● PROMPT: Since the copy must match the original, write out each record word for word, skipping only the pictures.

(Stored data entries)
+++++

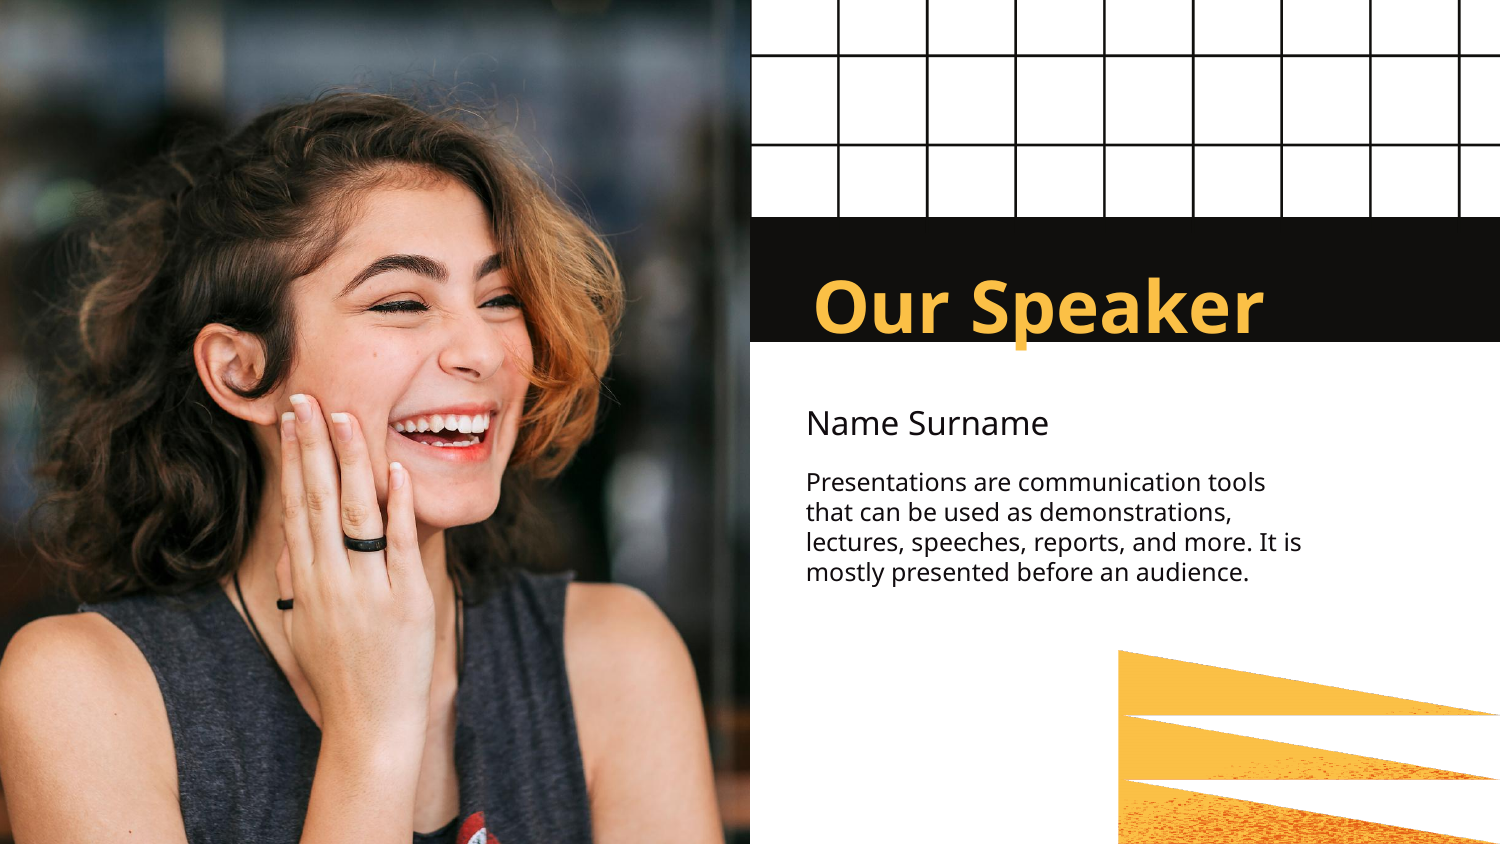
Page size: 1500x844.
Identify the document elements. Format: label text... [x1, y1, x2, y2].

text_box [1118, 650, 1500, 844]
text_box Presentations are communication tools that can be used as demonstrations, lectures, speeches, reports, and more. It is mostly presented before an audience. [805, 544, 1315, 587]
picture [0, 0, 751, 844]
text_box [751, 0, 1500, 235]
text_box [754, 246, 1500, 537]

+++++

● EXERCISE RESPONSE:
Page size: 1500x844.
Identify the document elements. Format: label text... [x1, y1, x2, y2].

text_box [1118, 650, 1500, 844]
text_box Presentations are communication tools that can be used as demonstrations, lectures, speeches, reports, and more. It is mostly presented before an audience. [805, 544, 1315, 587]
picture [0, 0, 751, 844]
text_box [751, 0, 1500, 235]
text_box [754, 246, 1500, 537]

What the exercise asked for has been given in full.